Friday, September 6, 2013
Here is a photo of our first sailboat. It was a Fantasia 35, hull #47, built in about 1974. We bought it and moved aboard with no blue water sailing experience, but planned to sail it to Mexico. We lived aboard, learned to sail it, outfitted it, and took off after about 18 months. We had a great time in Baja California for a few months, but discovered that the people who bought our house were not making the payments to us, so we came back and recovered what we could and sold the boat. We've never regretted all the valuable lessons we learned from that experience. And after we returned we did some skippering on other boats and learned even more about traveling on the ocean.
The lesson that seemed most important was that you need a boat that sails well for cruising. The Fantasia was comfortable and had plenty of tankage and storage space, but it had way too much freeboard, really full sections fore and aft, and was rather under powered. We added the little self tending staysail and that helped some, but none of our passages were anything to brag about. Some Fantasia owners have added bowsprits to balance the sailplan and been quite happy with the results.

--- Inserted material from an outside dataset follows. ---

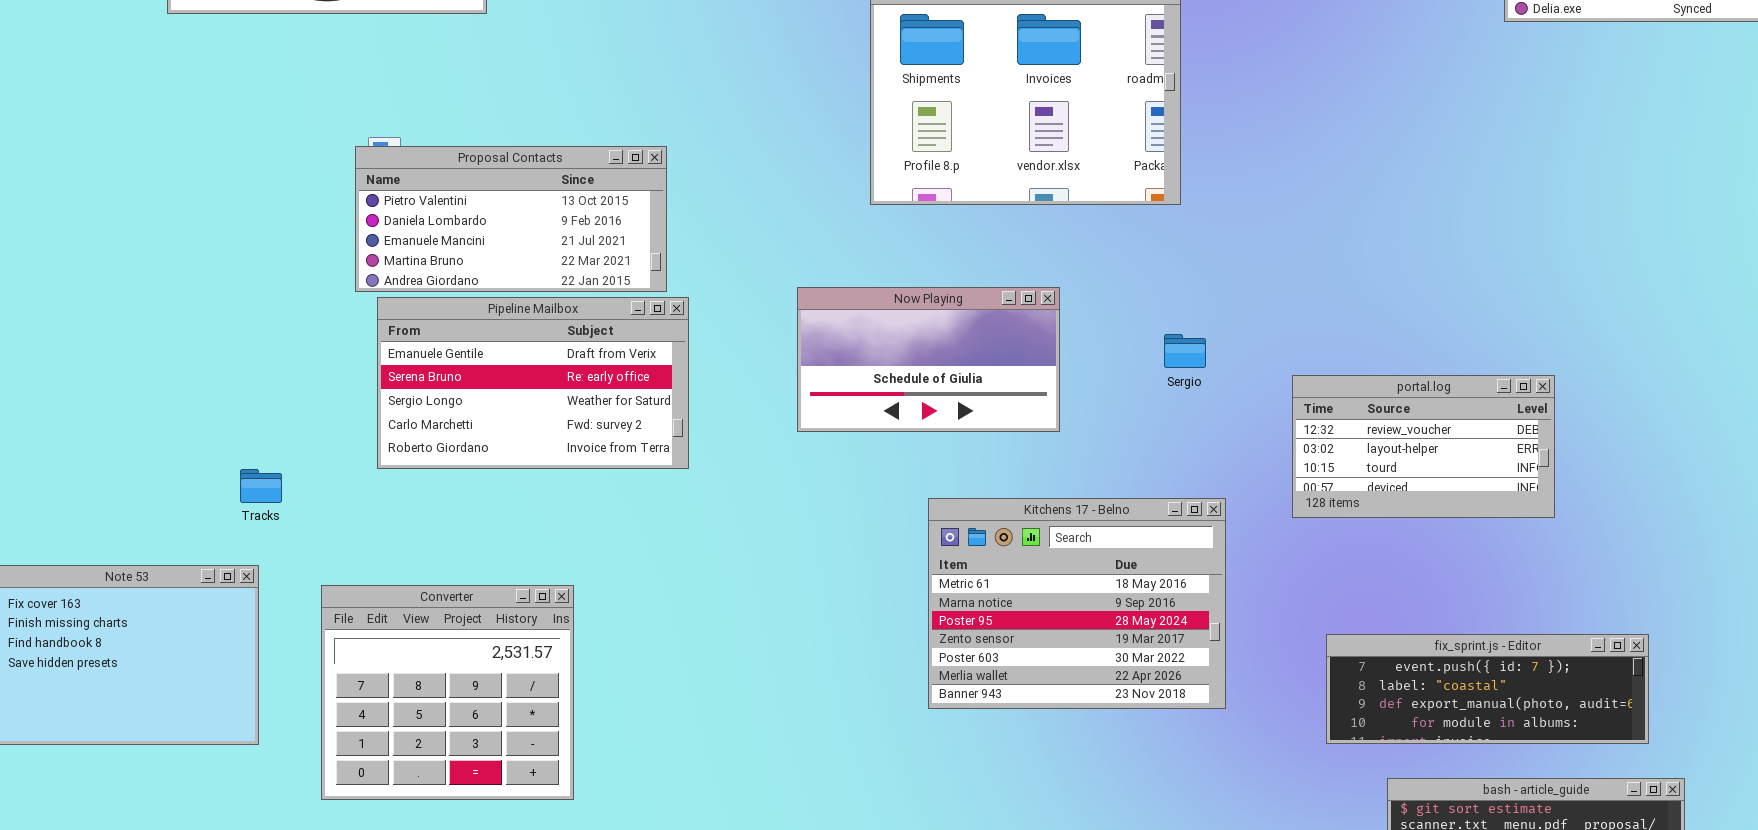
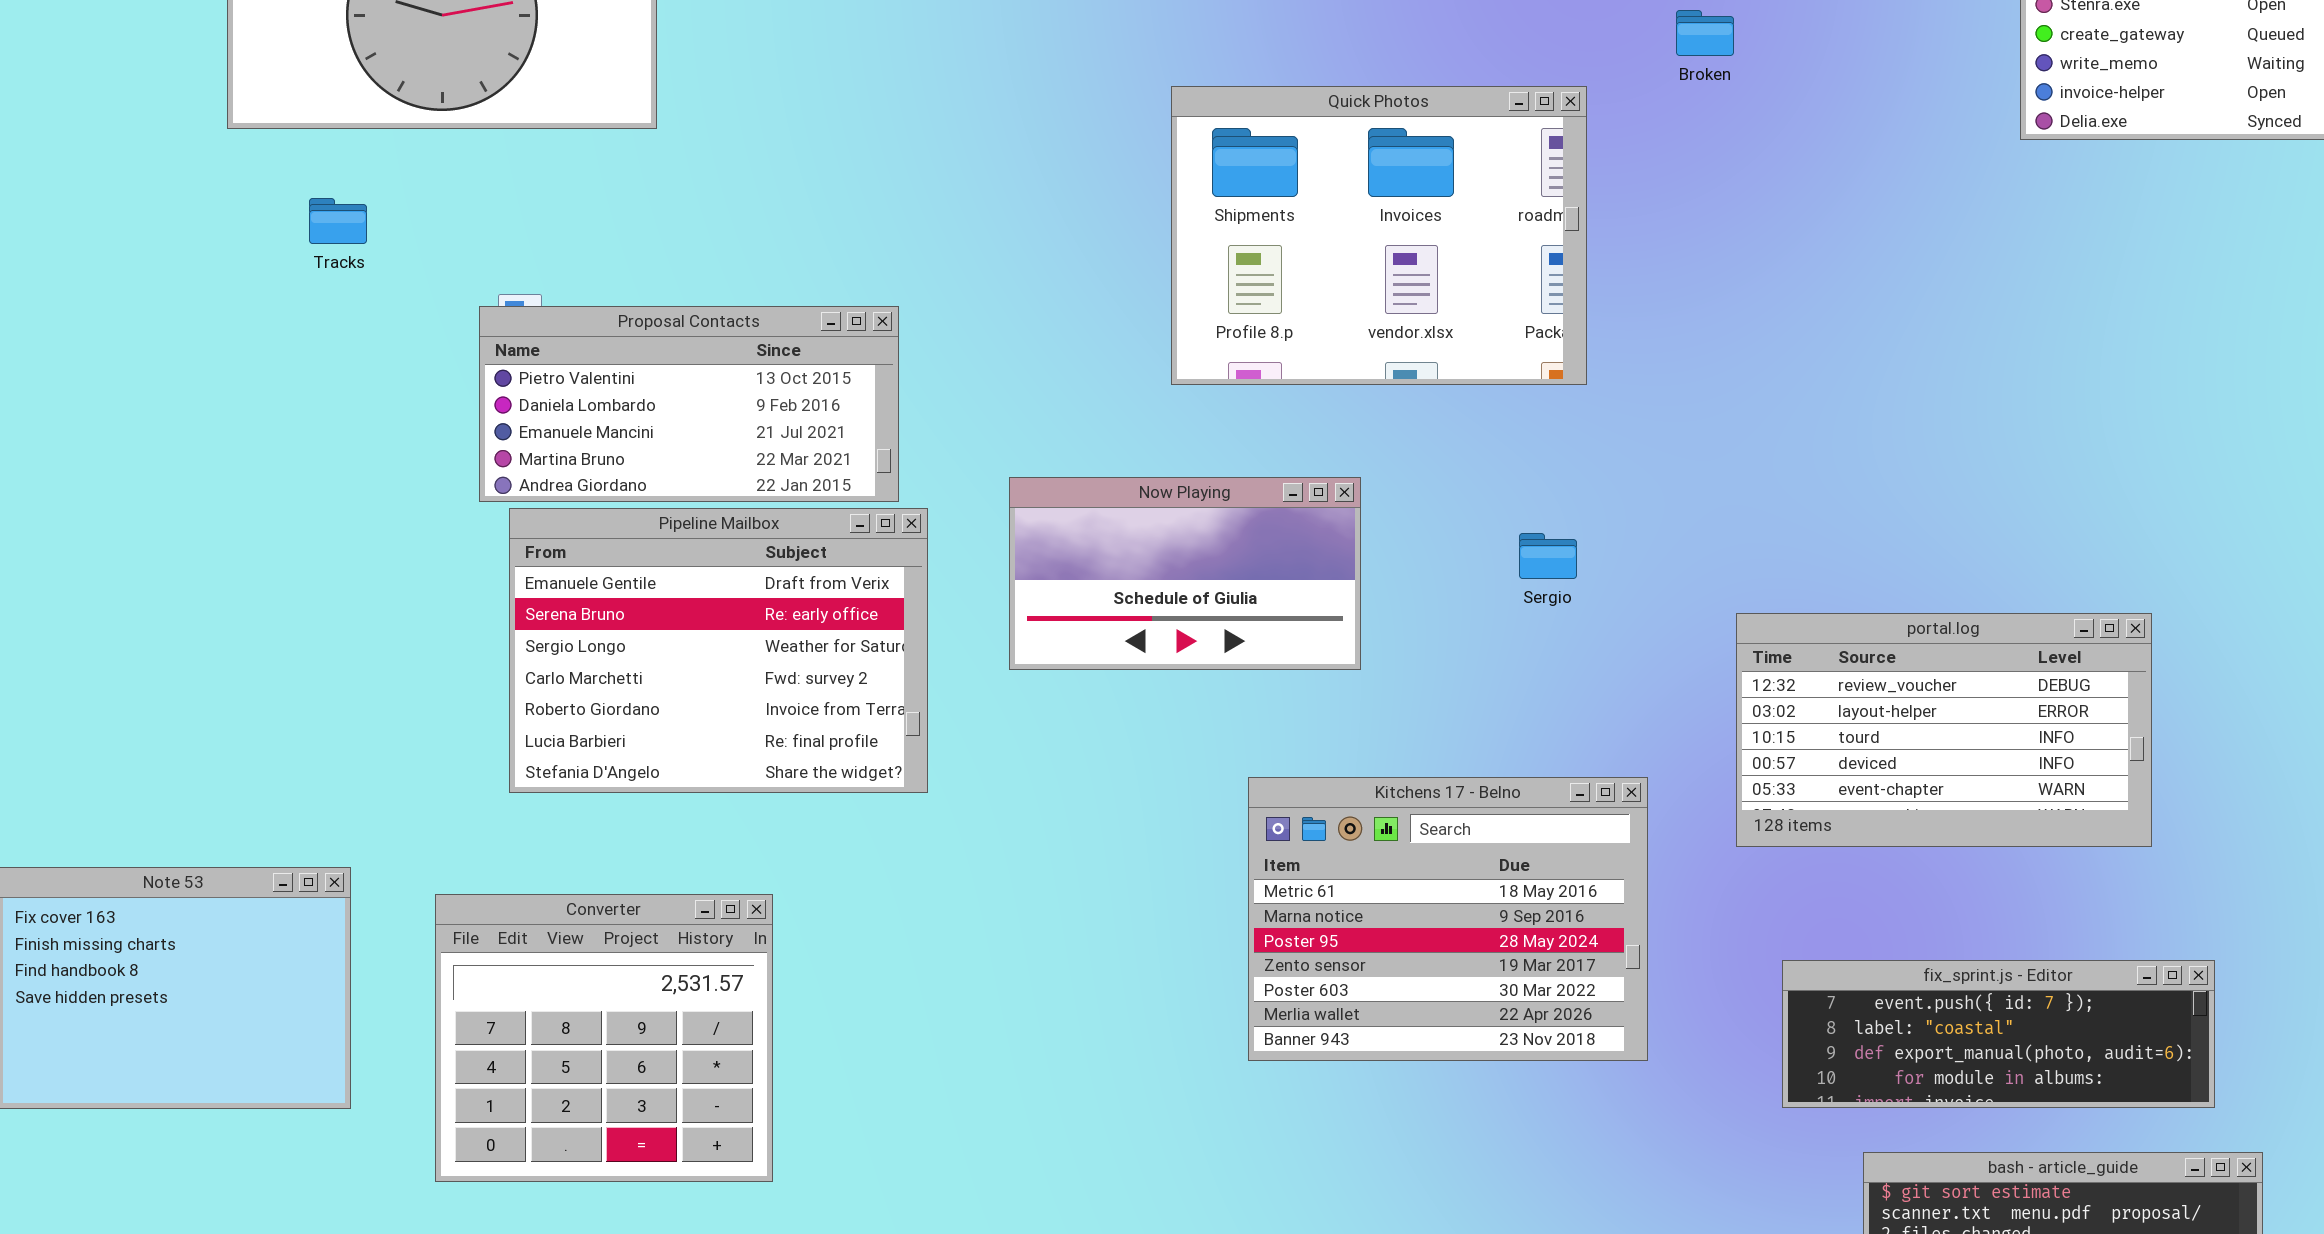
Now Playing: [797,287,1060,432] -> [1009,477,1361,670], moved
Pipeline Mailbox: [377,297,689,469] -> [509,508,928,793], resized
Sergio: [1164,334,1206,368] -> [1519,533,1577,579], moved
portal.log: [1292,375,1555,518] -> [1736,613,2152,847], resized
Tracks: [240,469,282,503] -> [309,198,367,244], moved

So although we didn't end up keeping Skua, I still have a little soft spot in my heart for her and am thankful for all the lessons she taught us.

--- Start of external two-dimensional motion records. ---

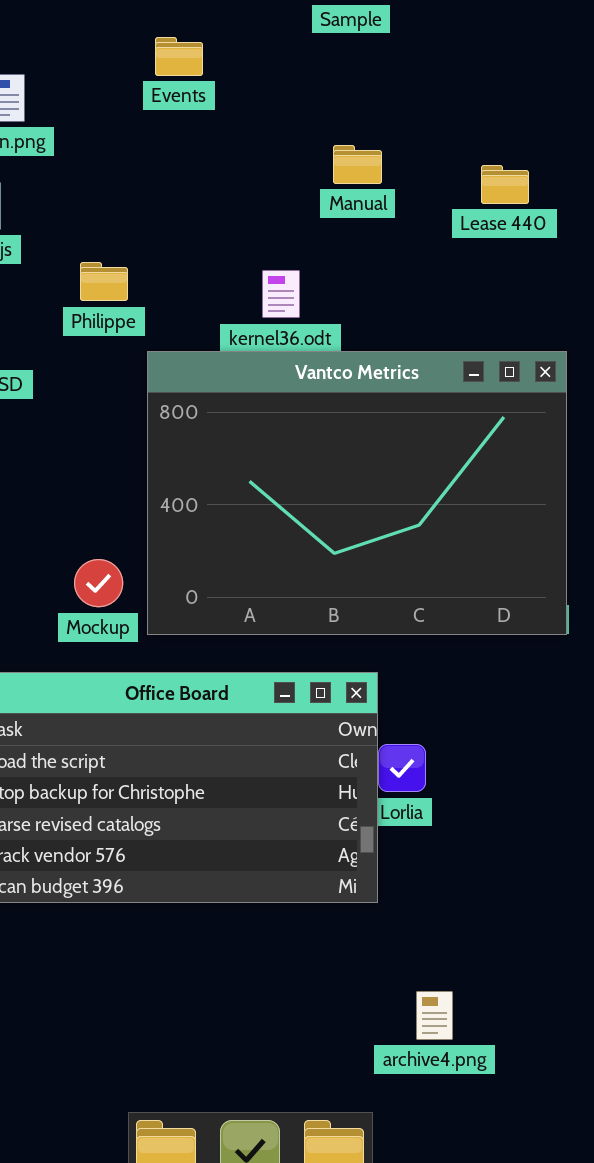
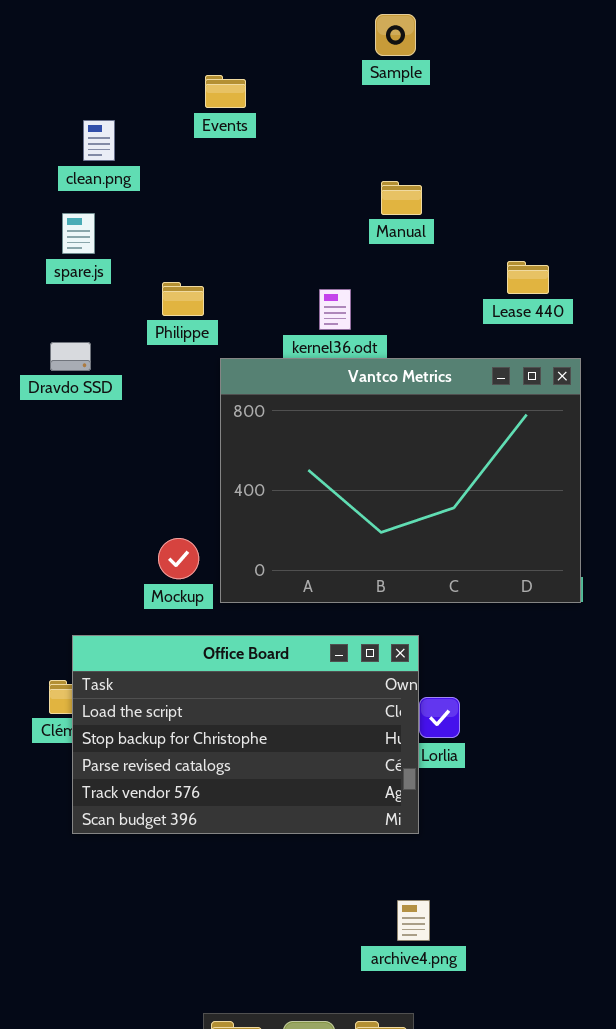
Events: [155,37,203,76] -> [205,75,246,108], moved
Lease 440: [481,165,529,204] -> [507,261,549,294], moved
archive4.png: [416,991,453,1040] -> [397,900,430,941], moved

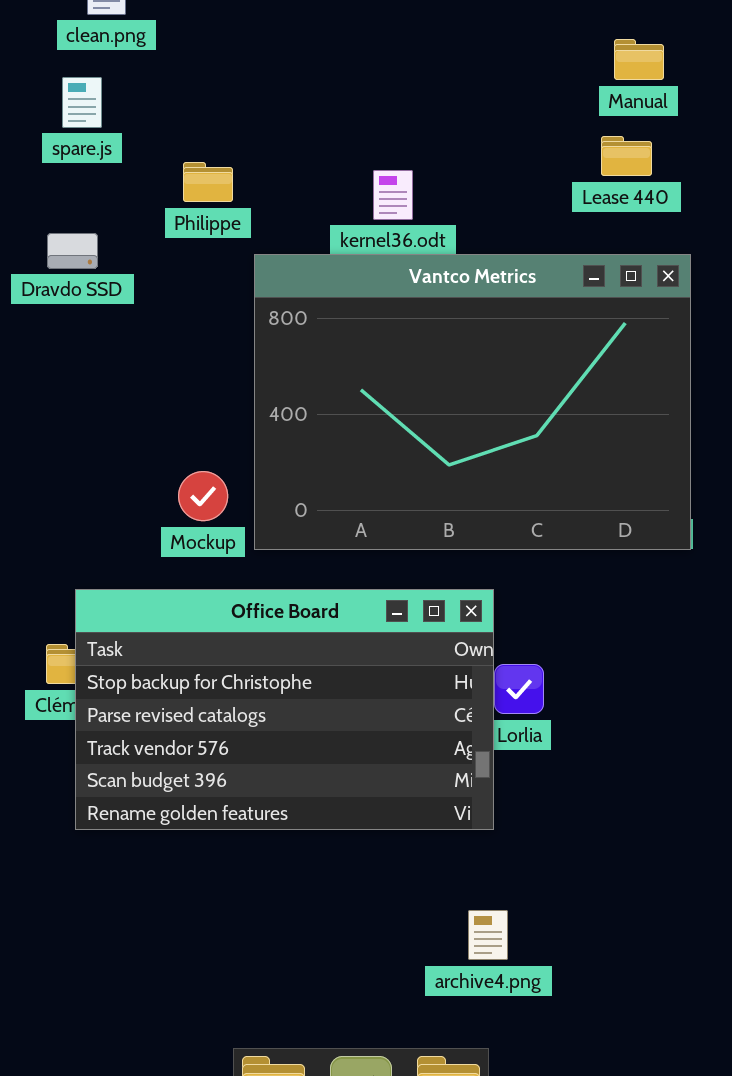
Manual: [381,181,422,215] -> [614,39,664,80], moved
Office Board: [72,635,419,834] -> [75,589,494,830], scrolled down 1 row

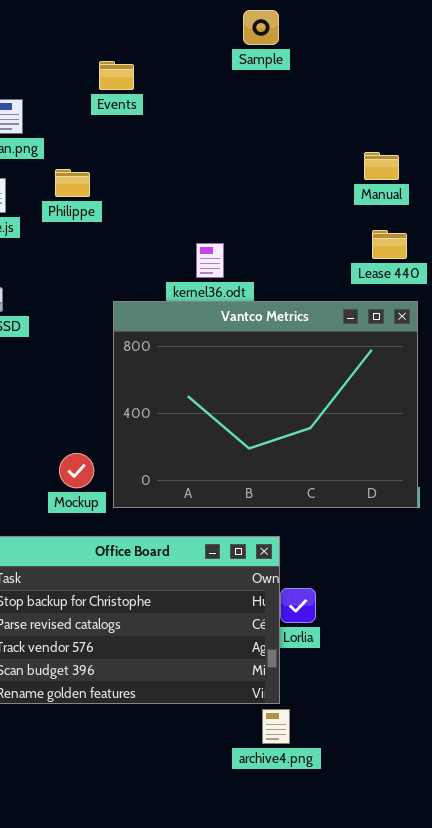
Lease 440: [601,136,652,176] -> [372,230,407,259], moved
Philippe: [183,162,233,202] -> [55,169,90,197], moved
archive4.png: [468,910,508,960] -> [262,709,290,744], moved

Thursday, September 5, 2013
One of the issues with an older boat is the damage done to plastic by the sun. Here is how our portlights looked; they were all hazy and blurry.
The captain had the brilliant idea of using this headlight restoration kit to clean them up. He got it at the automotive store last weekend for about $30.00 and it worked really well.
The first step is to sand the plastic with this little block to remove oxidation.
Then you buff the plastic using one of the compounds and the little buffing wheel supplied.
Then you apply a UV protection and suddenly you can see out of your windows again! He also did all the portholes too. Four portlights and eight portholes only took about an hour and it was time well spent, don't you think?
Monday, September 2, 2013
Last weekend I figured out the size that the spice racks needed to be and, miracle of miracles, I found these little organizers at OSH.
We also decided where the paper towels should go and installed a holder for them. It's just to the left of the sink and way up high so you won't hit your head on it.
We also made a spot for the coffee pot. It was just a little too big to fit in this fiddle rail behind the sink....
It might sound like I'm going on too much about these little details, but really it's ALL about the details!
Sunday, September 1, 2013
Everyone knows our boat is 23 years old, so why do they raise their eyebrows when we tell them we are replacing all the hoses? I think it's really important to keep the seawater on the OUTSIDE of the hull, and new hoses are pretty cheap insurance to guarantee that.
I crawled into the Chamber of Horrors, also known as the aft lazarette, yesterday morning to replace the last four hoses in there. It only took two hours, three feet of hose, and sixteen hose clamps.
The old hoses looked pretty good on the top.....
Kind of makes you want to get a mirror and check the bottom of your hoses too, doesn't it?
Here's how the aft lazarette looks now:
The usual place for a trawler lamp is over the table. Unfortunately our table has an electric light in that position. But we came up with a solution: a bracket that hangs below the electric light.